• Your task: Word for word, restate the lines of the listing below from the line with "Changer или трик?" through the line with "[Login](https://www.onedoc.ch/it/login) - [Cerca]", and do not include the pictures.

*** Opening of Input data ***

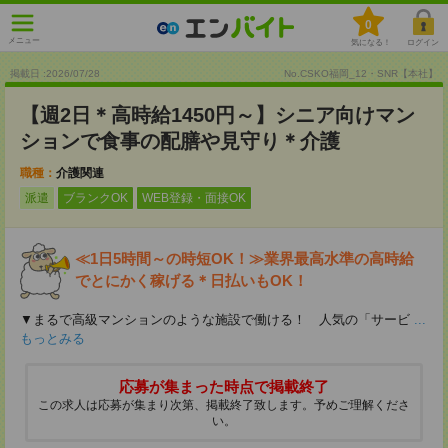
0
メニュー
気になる！
ログイン
掲載日 :2026
/
07
/
28
No.CSKO福岡_12・SNR【本社】
【週2日＊高時給1450円～】シニア向けマン
ションで食事の配膳や見守り＊介護
職種：
介護関連
派遣
ブランクOK
WEB登録・面接OK
≪1日5時間～の時短OK！≫業界最高水準の高時給
でとにかく稼げる＊日払いもOK！
▼まるで高級マンションのような施設で働ける！ 人気の「サービ
...
もっとみる
応募が集まった時点で掲載終了
この求人は応募が集まり次第、掲載終了致します。予めご理解くださ
い。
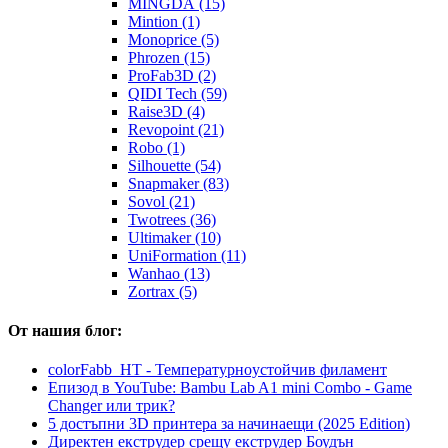
MINGDA (15)
Mintion (1)
Monoprice (5)
Phrozen (15)
ProFab3D (2)
QIDI Tech (59)
Raise3D (4)
Revopoint (21)
Robo (1)
Silhouette (54)
Snapmaker (83)
Sovol (21)
Twotrees (36)
Ultimaker (10)
UniFormation (11)
Wanhao (13)
Zortrax (5)
От нашия блог:
colorFabb_HT - Температурнoустойчив филамент
Епизод в YouTube: Bambu Lab A1 mini Combo - Game
Changer или трик?
5 достъпни 3D принтера за начинаещи (2025 Edition)
Директен екструдер срещу екструдер Боудън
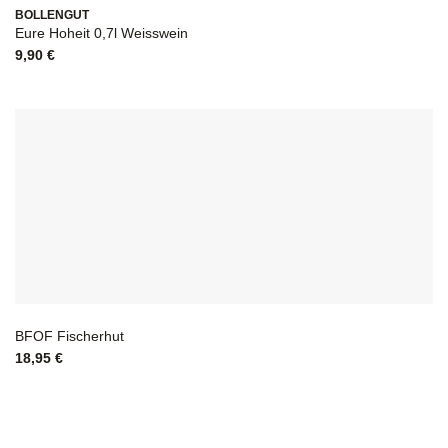
BOLLENGUT
Eure Hoheit 0,7l Weisswein
9,90
€
BFOF Fischerhut
18,95
€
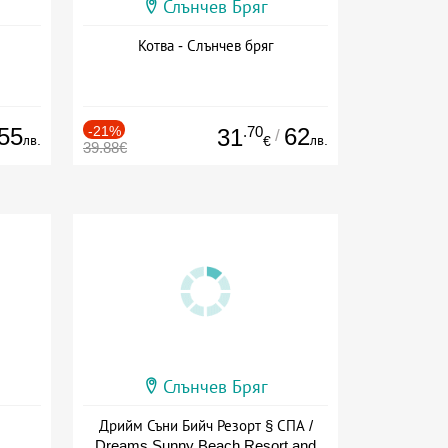
Слънчев Бряг
Котва - Слънчев бряг
55
-21%
.70
62
31
/
лв.
лв.
€
39.88€
Слънчев Бряг
Дрийм Съни Бийч Резорт § СПА /
Dreams Sunny Beach Resort and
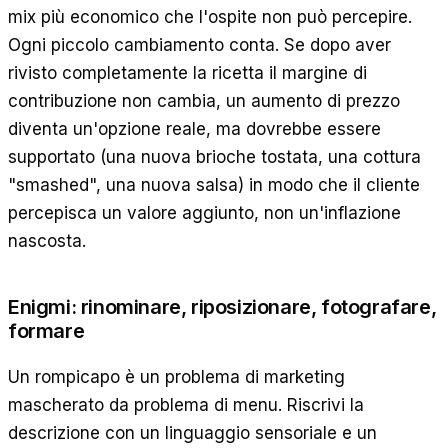
mix più economico che l'ospite non può percepire.
Ogni piccolo cambiamento conta. Se dopo aver
rivisto completamente la ricetta il margine di
contribuzione non cambia, un aumento di prezzo
diventa un'opzione reale, ma dovrebbe essere
supportato (una nuova brioche tostata, una cottura
"smashed", una nuova salsa) in modo che il cliente
percepisca un valore aggiunto, non un'inflazione
nascosta.
Enigmi: rinominare, riposizionare, fotografare,
formare
Un rompicapo è un problema di marketing
mascherato da problema di menu. Riscrivi la
descrizione con un linguaggio sensoriale e un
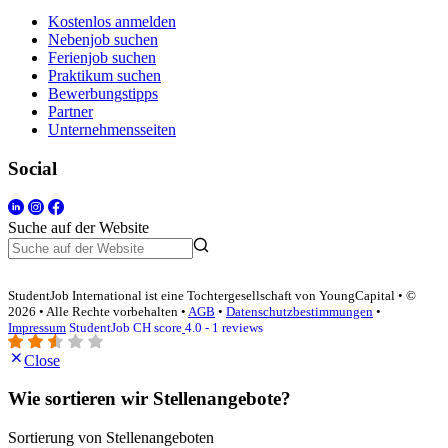
Kostenlos anmelden
Nebenjob suchen
Ferienjob suchen
Praktikum suchen
Bewerbungstipps
Partner
Unternehmensseiten
Social
Suche auf der Website
StudentJob International ist eine Tochtergesellschaft von YoungCapital • ©
2026 • Alle Rechte vorbehalten •
AGB
•
Datenschutzbestimmungen
•
Impressum
StudentJob CH score
4.0 - 1 reviews
Close
Wie sortieren wir Stellenangebote?
Sortierung von Stellenangeboten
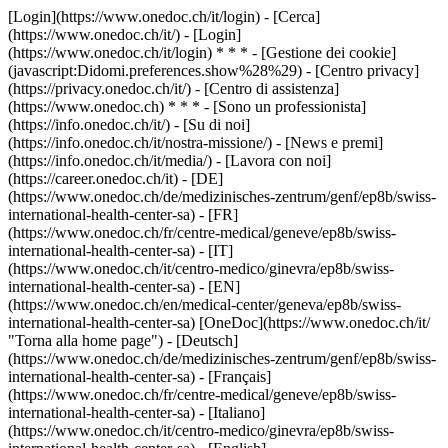
[Login](https://www.onedoc.ch/it/login) - [Cerca]
(https://www.onedoc.ch/it/) - [Login]
(https://www.onedoc.ch/it/login) * * * - [Gestione dei cookie]
(javascript:Didomi.preferences.show%28%29) - [Centro privacy]
(https://privacy.onedoc.ch/it/) - [Centro di assistenza]
(https://www.onedoc.ch) * * * - [Sono un professionista]
(https://info.onedoc.ch/it/) - [Su di noi]
(https://info.onedoc.ch/it/nostra-missione/) - [News e premi]
(https://info.onedoc.ch/it/media/) - [Lavora con noi]
(https://career.onedoc.ch/it)
- [DE]
(https://www.onedoc.ch/de/medizinisches-zentrum/genf/ep8b/swiss-
international-health-center-sa) - [FR]
(https://www.onedoc.ch/fr/centre-medical/geneve/ep8b/swiss-
international-health-center-sa) - [IT]
(https://www.onedoc.ch/it/centro-medico/ginevra/ep8b/swiss-
international-health-center-sa) - [EN]
(https://www.onedoc.ch/en/medical-center/geneva/ep8b/swiss-
international-health-center-sa) [OneDoc](https://www.onedoc.ch/it/
"Torna alla home page") - [Deutsch]
(https://www.onedoc.ch/de/medizinisches-zentrum/genf/ep8b/swiss-
international-health-center-sa) - [Français]
(https://www.onedoc.ch/fr/centre-medical/geneve/ep8b/swiss-
international-health-center-sa) - [Italiano]
(https://www.onedoc.ch/it/centro-medico/ginevra/ep8b/swiss-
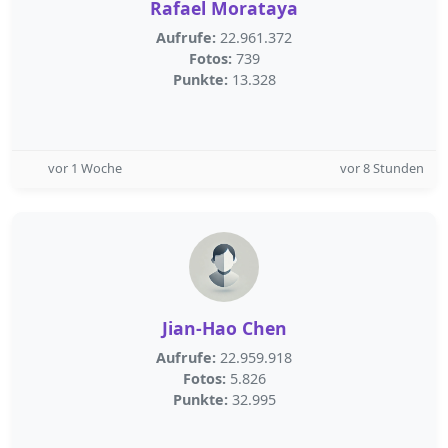
Rafael Morataya
Aufrufe:
22.961.372
Fotos:
739
Punkte:
13.328
vor 1 Woche
vor 8 Stunden
Jian-Hao Chen
Aufrufe:
22.959.918
Fotos:
5.826
Punkte:
32.995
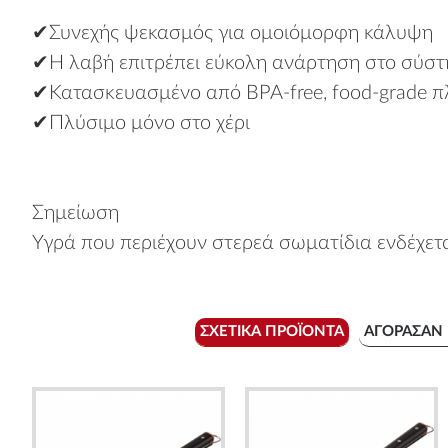
✔Συνεχής ψεκασμός για ομοιόμορφη κάλυψη
✔Η λαβή επιτρέπει εύκολη ανάρτηση στο σύστημ
✔Κατασκευασμένο από BPA-free, food-grade π
✔Πλύσιμο μόνο στο χέρι
Σημείωση
Υγρά που περιέχουν στερεά σωματίδια ενδέχετα
Να μην εμφ
ΣΧΕΤΙΚΆ ΠΡΟΪΌΝΤΑ
ΑΓΌΡΑΣΑΝ 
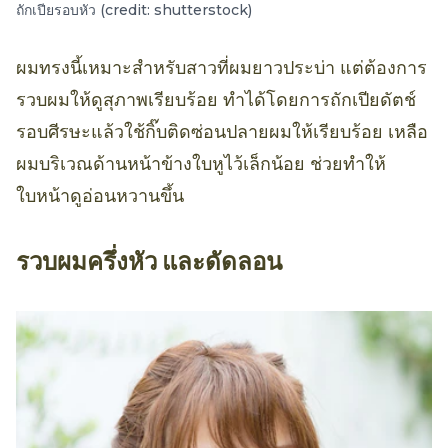
ถักเปียรอบหัว (credit: shutterstock)
ผมทรงนี้เหมาะสำหรับสาวที่ผมยาวประบ่า แต่ต้องการ
รวบผมให้ดูสุภาพเรียบร้อย ทำได้โดยการถักเปียดัตช์
รอบศีรษะแล้วใช้กิ๊บติดซ่อนปลายผมให้เรียบร้อย เหลือ
ผมบริเวณด้านหน้าข้างใบหูไว้เล็กน้อย ช่วยทำให้
ใบหน้าดูอ่อนหวานขึ้น
รวบผมครึ่งหัว และดัดลอน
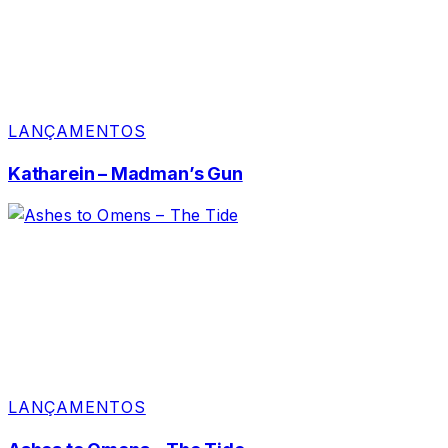
LANÇAMENTOS
Katharein – Madman’s Gun
LANÇAMENTOS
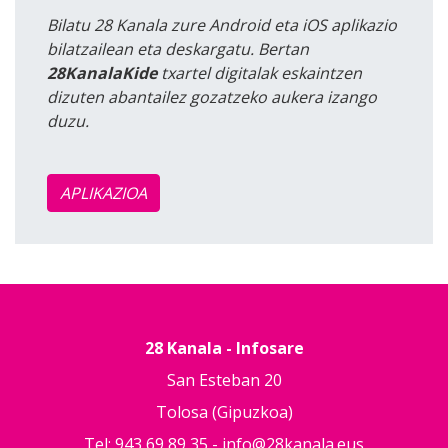
Bilatu 28 Kanala zure Android eta iOS aplikazio
bilatzailean eta deskargatu. Bertan
28KanalaKide
txartel digitalak eskaintzen
dizuten abantailez gozatzeko aukera izango
duzu.
APLIKAZIOA
28 Kanala - Infosare
San Esteban 20
Tolosa (Gipuzkoa)
Tel: 943 69 89 35 -
info@28kanala.eus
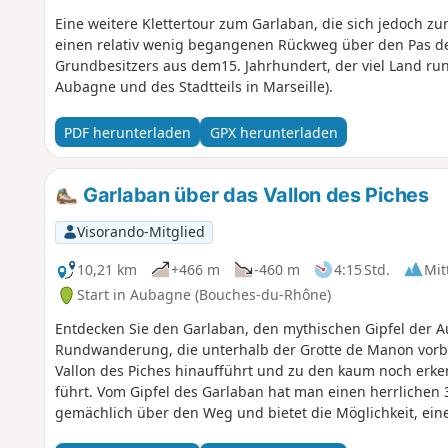
Eine weitere Klettertour zum Garlaban, die sich jedoch z
einen relativ wenig begangenen Rückweg über den Pas de
Grundbesitzers aus dem15. Jahrhundert, der viel Land r
Aubagne und des Stadtteils in Marseille).
PDF herunterladen
GPX herunterladen
Garlaban über das Vallon des Piches
Visorando-Mitglied
10,21 km
+466 m
-460 m
4:15 Std.
Mit
Start in Aubagne (Bouches-du-Rhône)
Entdecken Sie den Garlaban, den mythischen Gipfel der Au
Rundwanderung, die unterhalb der Grotte de Manon vorbe
Vallon des Piches hinaufführt und zu den kaum noch erke
führt. Vom Gipfel des Garlaban hat man einen herrlichen
gemächlich über den Weg und bietet die Möglichkeit, ein
des Pierres Gravées“ zu machen, wo sich rund hundert Gr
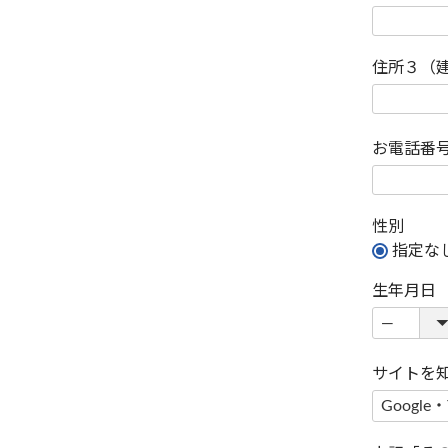
住所３（
お電話番
性別
指定な
生年月日
サイトを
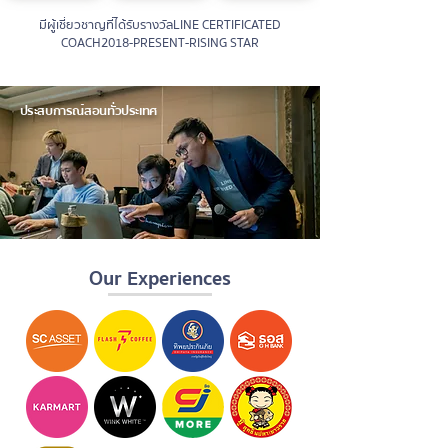
มีผู้เชี่ยวชาญที่ได้รับรางวัล
LINE CERTIFICATED
COACH
2018-PRESENT-RISING STAR
ประสบการณ์สอนทั่วประเทศ
Our Experiences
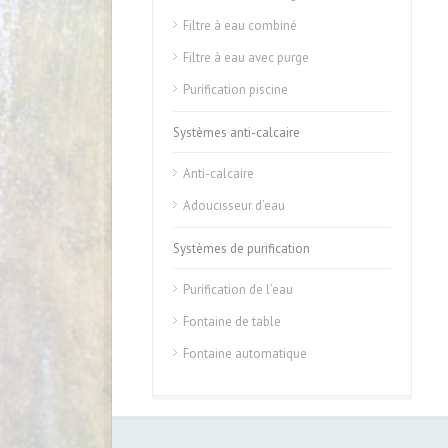
Filtre à eau combiné
Filtre à eau avec purge
Purification piscine
Systèmes anti-calcaire
Anti-calcaire
Adoucisseur d’eau
Systèmes de purification
Purification de l’eau
Fontaine de table
Fontaine automatique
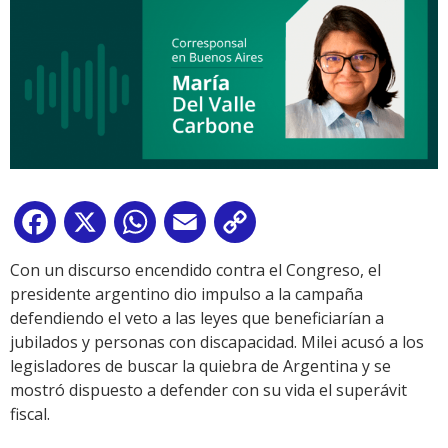
Facebook
X
WhatsApp
Email
Copy
Link
Con un discurso encendido contra el Congreso, el
presidente argentino dio impulso a la campaña
defendiendo el veto a las leyes que beneficiarían a
jubilados y personas con discapacidad. Milei acusó a los
legisladores de buscar la quiebra de Argentina y se
mostró dispuesto a defender con su vida el superávit
fiscal.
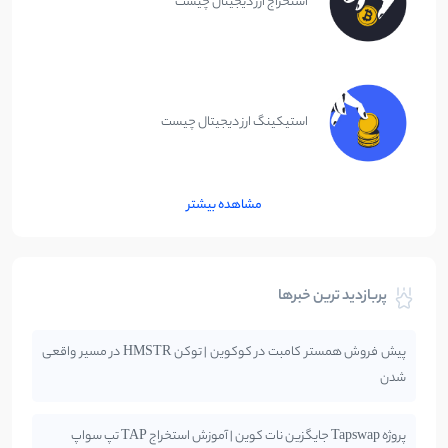
استخراج ارز دیجیتال چیست
استیکینگ ارز دیجیتال چیست
مشاهده بیشتر
پربازدید ترین خبرها
پیش فروش همستر کامبت در کوکوین | توکن HMSTR در مسیر واقعی
شدن
پروژه Tapswap جایگزین نات کوین | آموزش استخراج TAP تپ سواپ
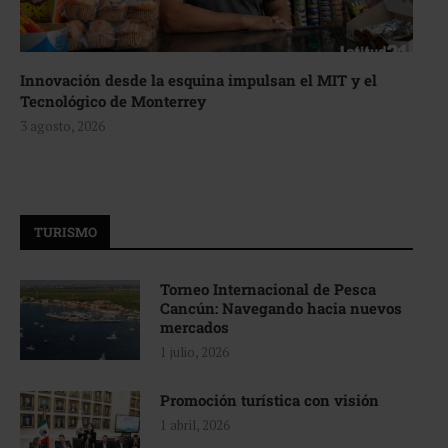
Innovación desde la esquina impulsan el MIT y el
Tecnológico de Monterrey
3 agosto, 2026
TURISMO
Torneo Internacional de Pesca
Cancún: Navegando hacia nuevos
mercados
1 julio, 2026
Promoción turística con visión
1 abril, 2026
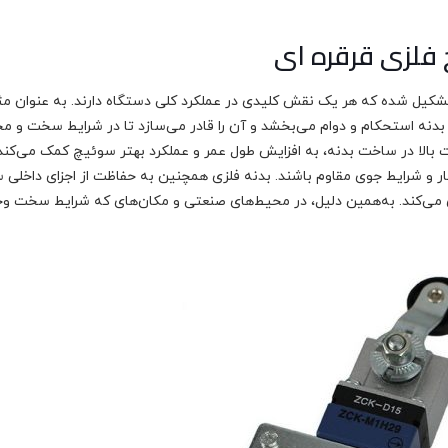
 فلزی قرقره ای
شکیل شده که هر یک نقش کلیدی در عملکرد کلی دستگاه دارند. به عنوان مث
دنه استحکام و دوام می‌بخشد و آن را قادر می‌سازد تا در شرایط سخت و م
ت بالا در ساخت بدنه، به افزایش طول عمر و عملکرد بهتر سوئیچ کمک می‌کند.
شار و شرایط جوی مقاوم باشند. بدنه فلزی همچنین به حفاظت از اجزای داخلی
ی می‌کند. به‌همین دلیل، در محیط‌های صنعتی و مکان‌های که شرایط سخت و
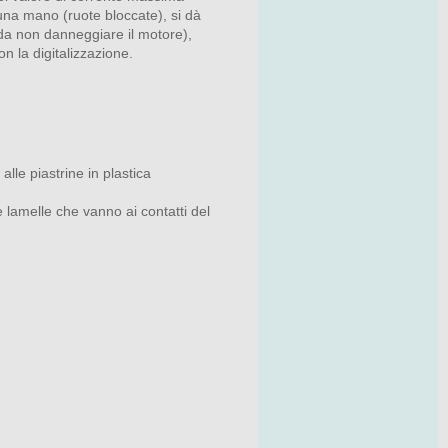
una mano (ruote bloccate), si dà
 da non danneggiare il motore),
n la digitalizzazione.
lle piastrine in plastica
 lamelle che vanno ai contatti del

*** Close of Input data ***

• Finished task:
Changer или трик?
5 достъпни 3D принтера за начинаещи (2025 Edition)
Директен екструдер срещу екструдер Боудън
BOLLENGUT
Eure Hoheit 0,7l Weisswein
9,90
€
BFOF Fischerhut
18,95
€
Слънчев Бряг
Котва - Слънчев бряг
55
-21%
.70
62
31
/
лв.
лв.
€
39.88€
Слънчев Бряг
Дрийм Съни Бийч Резорт § СПА /
Dreams Sunny Beach Resort and
mix più economico che l'ospite non può percepire.
Ogni piccolo cambiamento conta. Se dopo aver
rivisto completamente la ricetta il margine di
contribuzione non cambia, un aumento di prezzo
diventa un'opzione reale, ma dovrebbe essere
supportato (una nuova brioche tostata, una cottura
"smashed", una nuova salsa) in modo che il cliente
percepisca un valore aggiunto, non un'inflazione
nascosta.
Enigmi: rinominare, riposizionare, fotografare,
formare
Un rompicapo è un problema di marketing
mascherato da problema di menu. Riscrivi la
descrizione con un linguaggio sensoriale e un
Kostenlos anmelden
Nebenjob suchen
Ferienjob suchen
Praktikum suchen
Bewerbungstipps
Partner
Unternehmensseiten
Social
Suche auf der Website
StudentJob International ist eine Tochtergesellschaft von YoungCapital • ©
2026 • Alle Rechte vorbehalten •
AGB
•
Datenschutzbestimmungen
•
Impressum
StudentJob CH score
4.0 - 1 reviews
Close
Wie sortieren wir Stellenangebote?
Sortierung von Stellenangeboten
[Login](https://www.onedoc.ch/it/login) - [Cerca]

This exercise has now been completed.